Never mind that the same monarchy was responsible for a thousand years of peace in the island kingdom located in the North Sea. Meagan got the impression the Frees, as they called themselves, would rather see the country thrown into turmoil, and its assets squandered, than have to bow to another person because of their position.
From what she’d seen of the monarchy, they didn’t misuse their inherited power. The opposite in fact. From her studies she knew that much of the progress in the kingdom could be traced to the hard work of the royal family in encouraging tourism and trade and making the country a renowned center of international commerce.
One of Shane’s associates, Kevan Slater, a traveling salesman who had shown a brief interest in the group’s cause, had seemed different from the others. She allowed herself to think of his name, suppressing the bitterness that welled up when she did. Oh yes, he had seemed different. Until she’d told him she was expecting his child. He’d finally admitted he was married, then disappeared without a trace.
She started
when Shane’s hand crushed down on her wrist. “That’s enough. He has to eat, but you don’t have to make it gourmet.”
She had barely noticed that her hands had been as busy as her thoughts. Because it was expected of her, she had made a plateful of sandwiches for Shane’s friends, then had begun to prepare Nicholas’s food. Without conscious design, she had made his more appetizing than the rest. She saw the hungry look Shane gave her handiwork, and made a decision. “This isn’t for the prince, it’s for you. I’ll make another for him.”

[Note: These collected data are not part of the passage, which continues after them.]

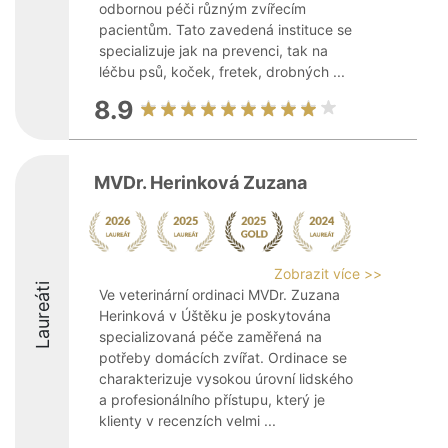
odbornou péči různým zvířecím
pacientům. Tato zavedená instituce se
specializuje jak na prevenci, tak na
léčbu psů, koček, fretek, drobných ...
8.9
MVDr. Herinková Zuzana
Zobrazit více >>
Laureáti
Ve veterinární ordinaci MVDr. Zuzana
Herinková v Úštěku je poskytována
specializovaná péče zaměřená na
potřeby domácích zvířat. Ordinace se
charakterizuje vysokou úrovní lidského
a profesionálního přístupu, který je
klienty v recenzích velmi ...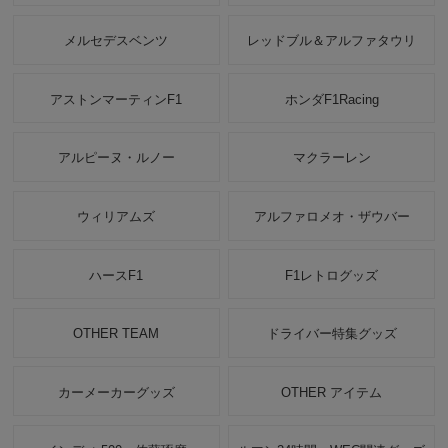
メルセデスベンツ
レッドブル＆アルファタウリ
アストンマーティンF1
ホンダF1Racing
アルピーヌ・ルノー
マクラーレン
ウィリアムズ
アルファロメオ・ザウバー
ハースF1
F1レトログッズ
OTHER TEAM
ドライバー特集グッズ
カーメーカーグッズ
OTHER アイテム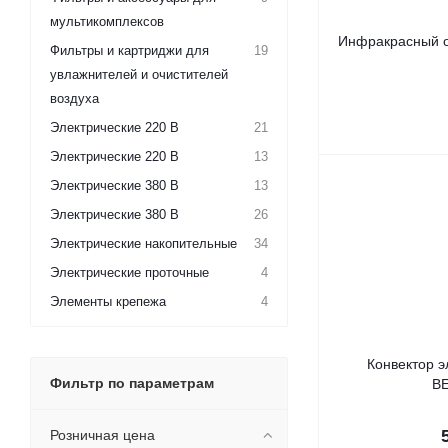
мультикомплексов
Инфракрасный об
Фильтры и картриджи для
19
увлажнителей и очистителей
воздуха
Электрические 220 В
21
Электрические 220 В
13
Электрические 380 В
13
Электрические 380 В
26
Электрические накопительные
34
Электрические проточные
4
Элементы крепежа
4
Конвектор э
Фильтр по параметрам
B
Розничная цена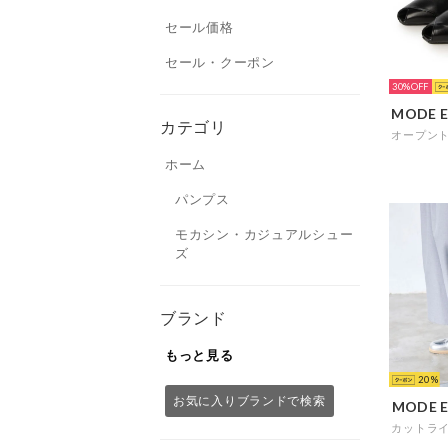
セール価格
セール・クーポン
30%
カテゴリ
ホーム
パンプス
モカシン・カジュアルシュー
ズ
ブランド
もっと見る
20
お気に入りブランドで検索
MODE E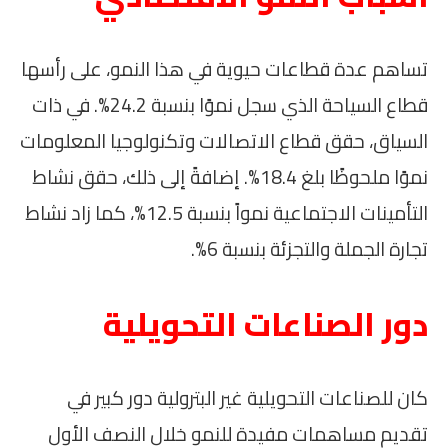
تساهم عدة قطاعات حيوية في هذا النمو، على رأسها
قطاع السياحة الذي سجل نموًا بنسبة 24.2%. في ذات
السياق، حقق قطاع الاتصالات وتكنولوجيا المعلومات
نموًا ملحوظًا بلغ 18.4%. إضافةً إلى ذلك، حقق نشاط
التأمينات الاجتماعية نمواً بنسبة 12.5%، كما زاد نشاط
تجارة الجملة والتجزئة بنسبة 6%.
دور الصناعات التحويلية
كان للصناعات التحويلية غير البترولية دور كبير في
تقديم مساهمات مفيدة للنمو خلال النصف الأول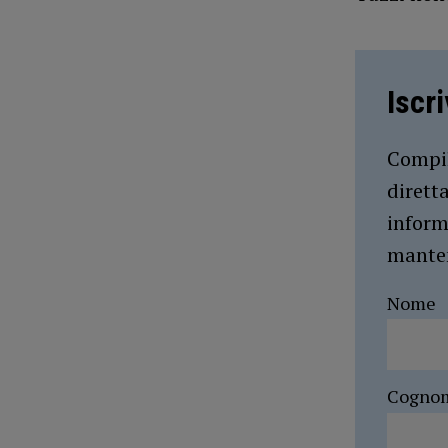
Iscr
Compil
dirett
inform
manten
Nome
Cogno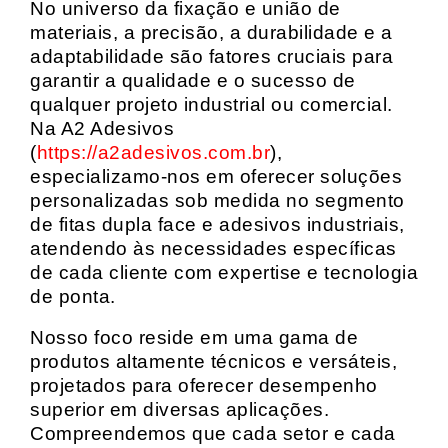
No universo da fixação e união de
materiais, a precisão, a durabilidade e a
adaptabilidade são fatores cruciais para
garantir a qualidade e o sucesso de
qualquer projeto industrial ou comercial.
Na A2 Adesivos
(
https://a2adesivos.com.br
),
especializamo-nos em oferecer soluções
personalizadas sob medida no segmento
de fitas dupla face e adesivos industriais,
atendendo às necessidades específicas
de cada cliente com expertise e tecnologia
de ponta.
Nosso foco reside em uma gama de
produtos altamente técnicos e versáteis,
projetados para oferecer desempenho
superior em diversas aplicações.
Compreendemos que cada setor e cada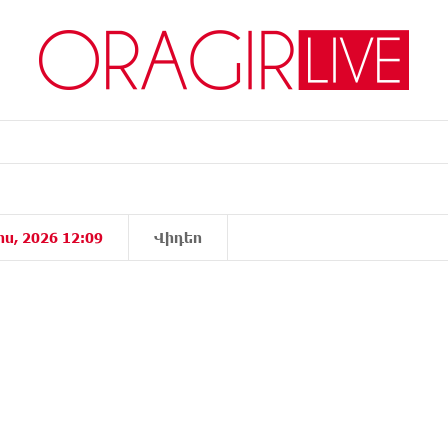
իս, 2026 12:09
Վիդեո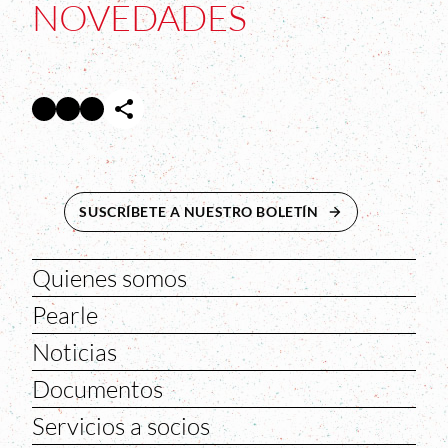
NOVEDADES
Facebook
Twitter
Instagram
Abre en nueva ventana
Abre en nueva ventana
Abre en nueva ventana
SUSCRÍBETE A NUESTRO BOLETÍN
ABRE EN NUEVA 
Quienes somos
Pearle
Noticias
Documentos
Servicios a socios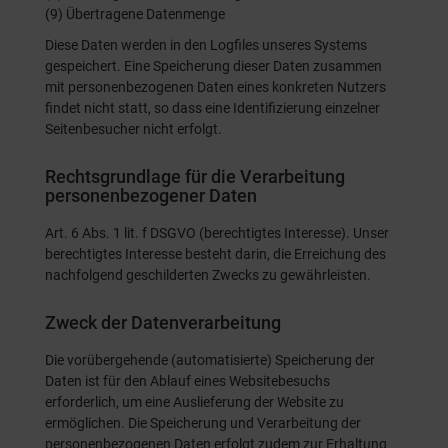
(9) Übertragene Datenmenge
Diese Daten werden in den Logfiles unseres Systems
gespeichert. Eine Speicherung dieser Daten zusammen
mit personenbezogenen Daten eines konkreten Nutzers
findet nicht statt, so dass eine Identifizierung einzelner
Seitenbesucher nicht erfolgt.
Rechtsgrundlage für die Verarbeitung
personenbezogener Daten
Art. 6 Abs. 1 lit. f DSGVO (berechtigtes Interesse). Unser
berechtigtes Interesse besteht darin, die Erreichung des
nachfolgend geschilderten Zwecks zu gewährleisten.
Zweck der Datenverarbeitung
Die vorübergehende (automatisierte) Speicherung der
Daten ist für den Ablauf eines Websitebesuchs
erforderlich, um eine Auslieferung der Website zu
ermöglichen. Die Speicherung und Verarbeitung der
personenbezogenen Daten erfolgt zudem zur Erhaltung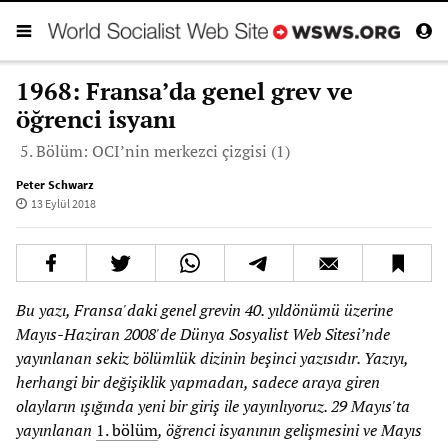
1968: Fransa’da genel grev ve
öğrenci isyanı
5. Bölüm: OCI’nin merkezci çizgisi (1)
Peter Schwarz
13 Eylül 2018
Bu yazı, Fransa'daki genel grevin 40. yıldönümü üzerine
Mayıs-Haziran 2008'de Dünya Sosyalist Web Sitesi’nde
yayınlanan sekiz bölümlük dizinin beşinci yazısıdır. Yazıyı,
herhangi bir değişiklik yapmadan, sadece araya giren
olayların ışığında yeni bir giriş ile yayınlıyoruz. 29 Mayıs'ta
yayınlanan
1. bölüm
, öğrenci isyanının gelişmesini ve Mayıs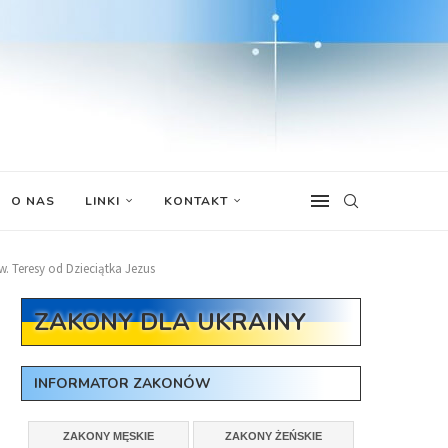
O NAS
LINKI
KONTAKT
. Teresy od Dzieciątka Jezus
ZAKONY DLA UKRAINY
INFORMATOR ZAKONÓW
ZAKONY MĘSKIE
ZAKONY ŻEŃSKIE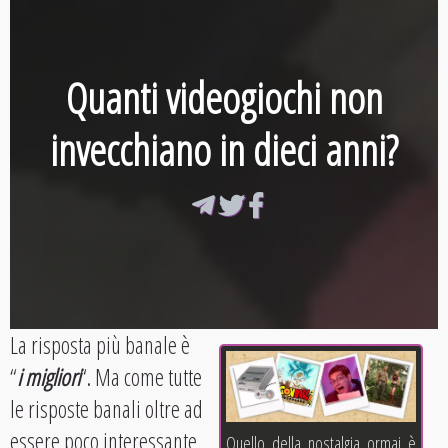
Quanti videogiochi non
invecchiano in dieci anni?
La risposta più banale è
“
i migliori
“. Ma come tutte
le risposte banali oltre ad
essere poco interessante
Quello della nostalgia ormai è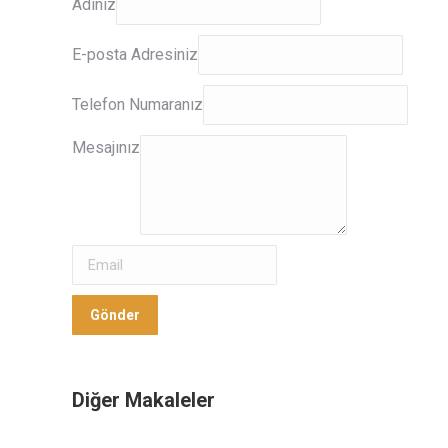
Adınız
E-
E-posta Adresiniz
posta
Adresiniz
Telefon Numaranız
Mesajınız
Mesajınız
Gönder
Gönder
Diğer Makaleler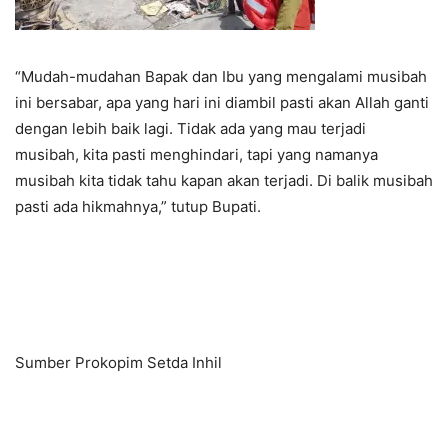
“Mudah-mudahan Bapak dan Ibu yang mengalami musibah
ini bersabar, apa yang hari ini diambil pasti akan Allah ganti
dengan lebih baik lagi. Tidak ada yang mau terjadi
musibah, kita pasti menghindari, tapi yang namanya
musibah kita tidak tahu kapan akan terjadi. Di balik musibah
pasti ada hikmahnya,” tutup Bupati.
Sumber Prokopim Setda Inhil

Her brother gave an approving smile. “You’re finally getting your priorities right.” He took the sandwich without cutting it in half, and bit into it, smearing mustard across his mouth. “This is good,” he said around a mouthful. “Wasted on the likes of his nibs.”
Meagan made sure she wasn’t too generous this time, while managing to make Nicholas’s meal appetizing and nourishing. She had been frightened out of her wits when he was brought here unconscious. She hadn’t anticipated that. He had looked terrifyingly pale and she had wondered if he was dead. His slight moan as they dropped him unceremoniously onto Molly’s bed had reassured her, even as it alarmed her in case he was injured in some way.
“Wonder what little Molly would think of having a real live royal in her bed,” Shane mused, chewing enthusiastically.
“She’d rather have her bedroom and her toys back,” Meagan observed.
Shane gestured airily. “She will, soon enough. Provided you keep doing the right thing.”
Icy fingers played along Meagan’s spine. “You wouldn’t really harm her, would you?”
His face darkened. “I shouldn’t have said and done what I did yesterday. Trouble is, I’m not sure I can stop the others from harming her if you don’t cooperate. You’ve outsmarted them for now by spiriting her away. But make no mistake, if they want her found they’ll find her. Then I won’t be answerable for what might happen.”
She twisted her hands in despair. “Why have you let them take over your life, Shane? Can’t you see, Frees is a misnomer if ever there was one. You aren’t free. You’re a captive of the group’s will, even to threatening Molly when I know how much you love her.”